Politics

OMB Pushes Back On GAO’s Finding That Withholding Ukraine Aid Was Illegal

BRENDAN SMIALOWSKI/AFP via Getty Images

Amber Athey White House Correspondent
Font Size:

The Office of Management and Budget (OMB) and Trump allies are pushing back on a Government Accountability Office (GAO) finding that the administration acted illegally by withholding aid from Ukraine earlier this year.

The GAO issued a legal decision Thursday indicating that OMB broke the law by withholding $214 million in security assistance to Ukraine in the summer of 2019, asserting that the agency cannot withhold funds for policy reasons. (RELATED: Trump Administration Illegally Withheld Aid From Ukraine, GAO Finds)

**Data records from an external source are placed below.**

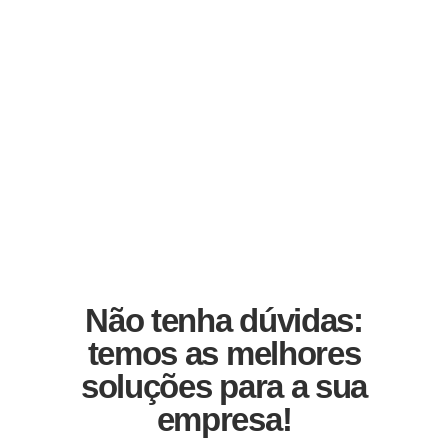
Não tenha dúvidas:
temos as melhores
soluções para a sua
empresa!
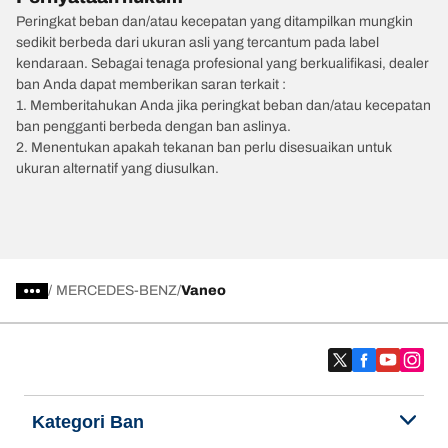
Peringkat beban dan/atau kecepatan yang ditampilkan mungkin
sedikit berbeda dari ukuran asli yang tercantum pada label
kendaraan. Sebagai tenaga profesional yang berkualifikasi, dealer
ban Anda dapat memberikan saran terkait :
1. Memberitahukan Anda jika peringkat beban dan/atau kecepatan
ban pengganti berbeda dengan ban aslinya.
2. Menentukan apakah tekanan ban perlu disesuaikan untuk
ukuran alternatif yang diusulkan.
/
MERCEDES-BENZ
Vaneo
Kategori Ban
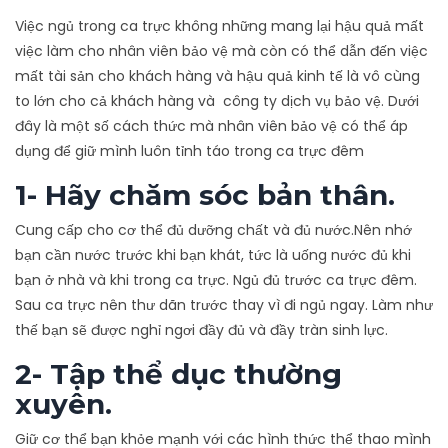
Việc ngủ trong ca trực không những mang lại hậu quả mất
việc làm cho nhân viên bảo vệ mà còn có thể dẫn đến việc
mất tài sản cho khách hàng và hậu quả kinh tế là vô cùng
to lớn cho cả khách hàng và công ty dịch vụ bảo vệ. Dưới
đây là một số cách thức mà nhân viên bảo vệ có thể áp
dụng để giữ mình luôn tỉnh táo trong ca trực đêm
1- Hãy chăm sóc bản thân.
Cung cấp cho cơ thể đủ dưỡng chất và đủ nước.Nên nhớ
bạn cần nước trước khi bạn khát, tức là uống nước đủ khi
bạn ở nhà và khi trong ca trực. Ngủ đủ trước ca trực đêm.
Sau ca trực nên thư dãn trước thay vì đi ngủ ngay. Làm như
thế bạn sẽ được nghỉ ngơi đầy đủ và đầy tràn sinh lực.
2- Tập thể dục thường
xuyên.
Giữ cơ thể bạn khỏe mạnh với các hình thức thể thao mình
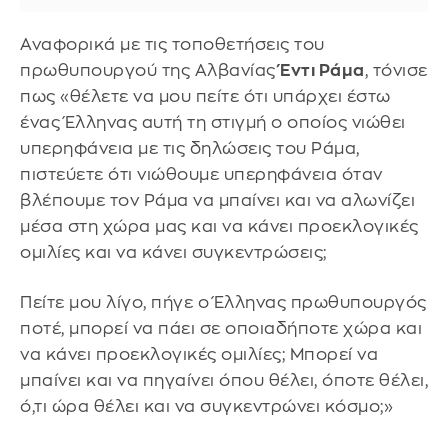
Αναφορικά με τις τοποθετήσεις του
πρωθυπουργού της Αλβανίας
Έντι Ράμα
, τόνισε
πως «θέλετε να μου πείτε ότι υπάρχει έστω
ένας Έλληνας αυτή τη στιγμή ο οποίος νιώθει
υπερηφάνεια με τις δηλώσεις του Ράμα,
πιστεύετε ότι νιώθουμε υπερηφάνεια όταν
βλέπουμε τον Ράμα να μπαίνει και να αλωνίζει
μέσα στη χώρα μας και να κάνει προεκλογικές
ομιλίες και να κάνει συγκεντρώσεις;
Πείτε μου λίγο, πήγε ο Έλληνας πρωθυπουργός
ποτέ, μπορεί να πάει σε οποιαδήποτε χώρα και
να κάνει προεκλογικές ομιλίες; Μπορεί να
μπαίνει και να πηγαίνει όπου θέλει, όποτε θέλει,
ό,τι ώρα θέλει και να συγκεντρώνει κόσμο;»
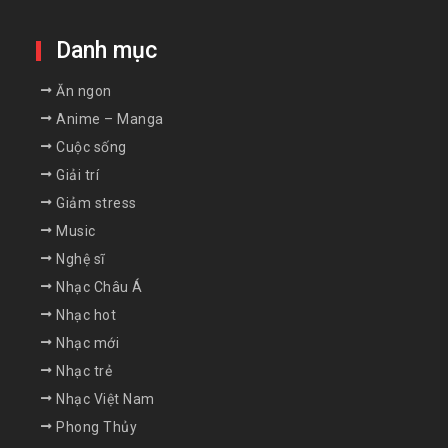
Danh mục
Ăn ngon
Anime – Manga
Cuộc sống
Giải trí
Giảm stress
Music
Nghệ sĩ
Nhạc Châu Á
Nhạc hot
Nhạc mới
Nhạc trẻ
Nhạc Việt Nam
Phong Thủy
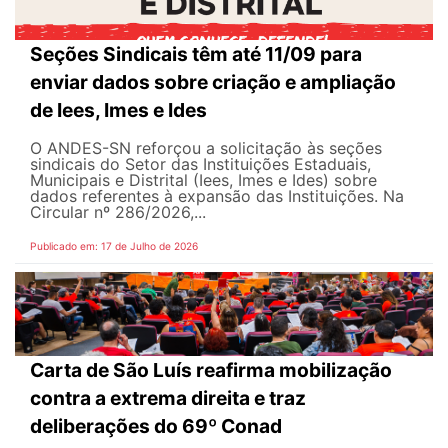
Seções Sindicais têm até 11/09 para
enviar dados sobre criação e ampliação
de Iees, Imes e Ides
O ANDES-SN reforçou a solicitação às seções
sindicais do Setor das Instituições Estaduais,
Municipais e Distrital (Iees, Imes e Ides) sobre
dados referentes à expansão das Instituições. Na
Circular nº 286/2026,...
Publicado em: 17 de Julho de 2026
Carta de São Luís reafirma mobilização
contra a extrema direita e traz
deliberações do 69º Conad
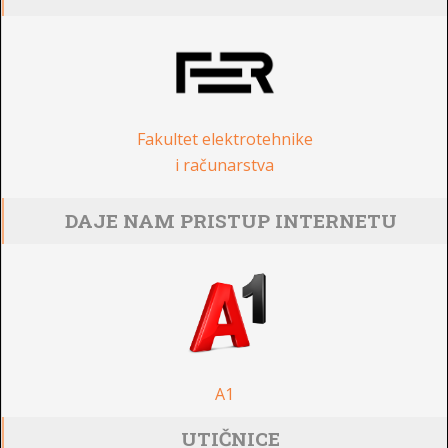
Fakultet elektrotehnike
i računarstva
DAJE NAM PRISTUP INTERNETU
A1
UTIČNICE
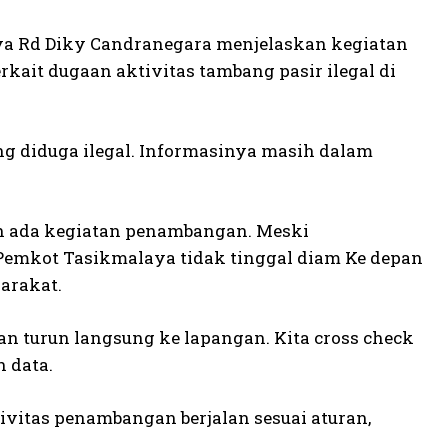
ya Rd Diky Candranegara menjelaskan kegiatan
kait dugaan aktivitas tambang pasir ilegal di
ng diduga ilegal. Informasinya masih dalam
leh ada kegiatan penambangan. Meski
emkot Tasikmalaya tidak tinggal diam Ke depan
arakat.
n turun langsung ke lapangan. Kita cross check
 data.
tivitas penambangan berjalan sesuai aturan,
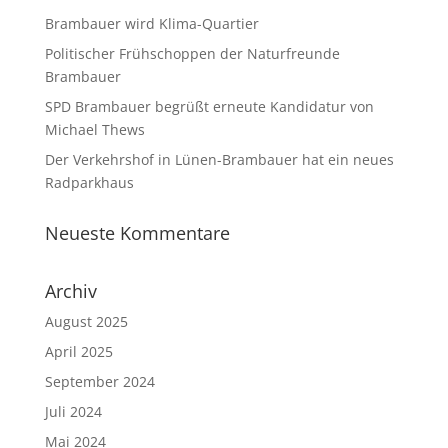
Brambauer wird Klima-Quartier
Politischer Frühschoppen der Naturfreunde
Brambauer
SPD Brambauer begrüßt erneute Kandidatur von
Michael Thews
Der Verkehrshof in Lünen-Brambauer hat ein neues
Radparkhaus
Neueste Kommentare
Archiv
August 2025
April 2025
September 2024
Juli 2024
Mai 2024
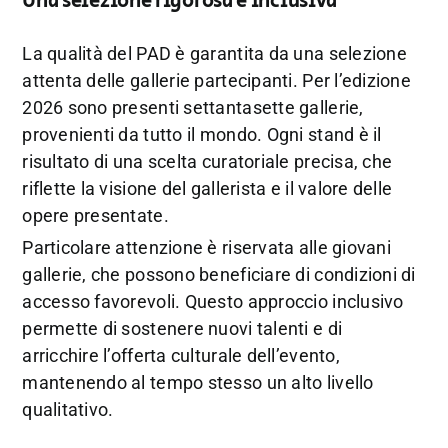
Una selezione rigorosa e inclusiva
La qualità del PAD è garantita da una selezione
attenta delle gallerie partecipanti. Per l’edizione
2026 sono presenti settantasette gallerie,
provenienti da tutto il mondo. Ogni stand è il
risultato di una scelta curatoriale precisa, che
riflette la visione del gallerista e il valore delle
opere presentate.
Particolare attenzione è riservata alle giovani
gallerie, che possono beneficiare di condizioni di
accesso favorevoli. Questo approccio inclusivo
permette di sostenere nuovi talenti e di
arricchire l’offerta culturale dell’evento,
mantenendo al tempo stesso un alto livello
qualitativo.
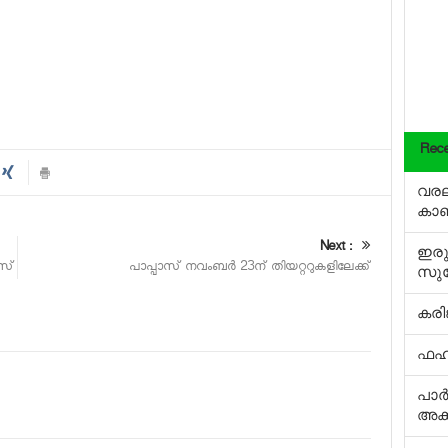
Rece
വരലക
കാ
Next :
ഇരു
ീസ്
പാപ്പാസ് നവംബര്‍ 23ന് തിയറ്ററുകളിലേക്ക്
സു
കരിങ
ഫഹദി
പാ
അക്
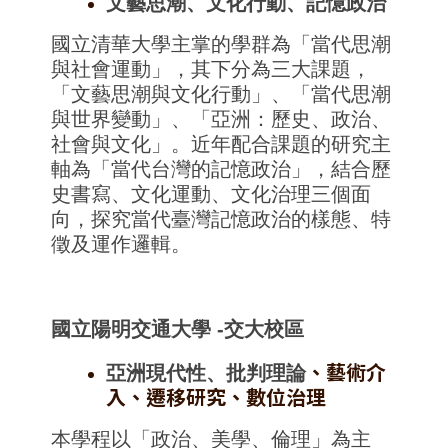
文藝思潮、文化行動、記憶政治
國立清華大學主掌的學群為「當代思潮
與社會運動」，
其下分為三大課題，
「文藝思潮與文化行動」、「
當代思潮
與世界變動」、「亞洲：歷史、政治、
社會與文化」。
近年配合課題的研究主
軸為「當代台灣的記憶政治」，
結合歷
史書寫、文化運動、文化治理三個面
向，
探究當代臺灣記憶政治的樣態、特
徵及運作邏輯。
國立陽明交通大學 -交大校區
、
藝術介
亞洲現代性、批判理論
入、遷移研究、數位治理
本學程以「政治、美學、倫理」為主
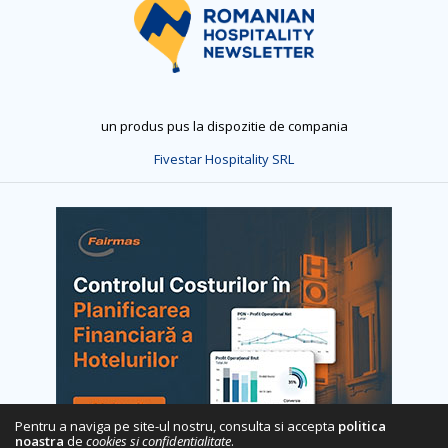
un produs pus la dispozitie de compania
Fivestar Hospitality SRL
Pentru a naviga pe site-ul nostru, consulta si accepta
politica
noastra
de
cookies si confidentialitate
.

OMB told GAO, which is a nonpartisan, that it withheld the funds to ensure that they were not spent “in a manner that could conflict with the President’s foreign policy,” General Counsel Thomas Armstrong said.

The ruling could add fuel to the current impeachment proceedings as President Donald Trump is accused of a coordinated pressure campaign urging Ukraine to investigate a political opponent, former Vice President Joe Biden.

However, OMB is standing by its authority to withhold the funds.

“We disagree with GAO’s opinion. OMB uses its apportionment authority to ensure taxpayer dollars are properly spent consistent with the President’s priorities and with the law,” OMB spokeswoman Rachel Semmel said.

A senior administration official took it a step further, accusing the GAO of inappropriately asserting itself into the Democrats’ impeachment ambition and of having a long history of “flip-flops.”

“GAO’s findings are a pretty clear overreach as they attempt to insert themselves into the media’s controversy of the day. Further, GAO has a history of the flip-flops, reversing 40-years of precedent this year on their pocket rescission decision, they were also forced to reverse a legally faulty opinion when they opposed the reimbursement of federal employee travel costs,” the official told the Daily Caller. “In their rush to insert themselves in the impeachment narrative, maybe they’ll have to reverse their opinion again.”

The budget office also contended this past December in a letter to the GAO that it is well within its rights to control the flow of appropriated funds, adding that Congress itself has routinely withheld foreign aid.

“OMB regularly uses this apportionment authority to temporarily pause agency obligations to obtain additional information needed to determine the best possible use of the funds consistent with the law,” OMB General Counsel Mark R. Paoletta wrote.

The GAO is also an arm of Congress, and its decisions are not binding on the administration. It notably ruled against the Obama administration on several major policy decisions, particularly the administration’s move to release five Taliban prisoners from Guantanamo Bay in exchange for the release of U.S. soldier Bowe Berghdahl without notifying Congress.

Matt Wolking, the Deputy Director of Communications for the Trump Campaign, posted a Twitter thread containing some of the GAO decisions that accused the Obama administration of acting illegally.

“We strongly disagree with GAO’s conclusion, and we reject the implication that the administration acted unlawfully,” the Obama administration said in response to the GAO’s Berghdahl decision at the time.

Chairman of the Conservative Partnership Institute and former Sen. Jim DeMint also attempted to show the irrelevance of the GAO’s decision by pointing out that it also accused the Trump administration of illegality when the president opted to keep national parks open during a government shutdown.